In 1949, he performed in Osterwald's sextet at a jazz festival in Paris, France called the Festival International 1949 de Jazz. There, he met Charlie Parker. He also submitted recordings with Lewis and Hawkins. Höllerhagen described his 1936 meeting with Hawkins in Switzerland as his most important professional encounter in the music industry. In total, he recorded more than 550 tracks with Swiss record label Elite Special.
Like many jazz musicians to live in Nazi Germany, Höllerhagen held disdain for Adolf Hitler and Nazism. He was once imprisoned by the Gestapo for several days for making a joke mocking the Nazi salute.[1] He would later migrate to Switzerland to evade Nazi oppression.
He married and had a daughter.
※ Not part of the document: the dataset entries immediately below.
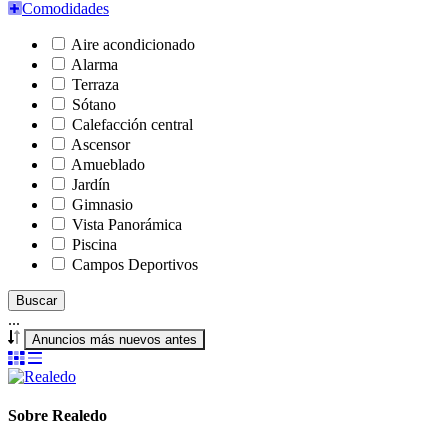
Comodidades
Aire acondicionado
Alarma
Terraza
Sótano
Calefacción central
Ascensor
Amueblado
Jardín
Gimnasio
Vista Panorámica
Piscina
Campos Deportivos
Buscar
...
Anuncios más nuevos antes
Sobre Realedo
However, their marriage fell apart. His wife divorced him and left with their daughter to move to the United States.
Höllerhagen suffered from depression as well as medical problems including a heart attack, nerve inflammation, and partial facial paralysis.[1] Distress from these conditions influenced him to commit suicide by hanging.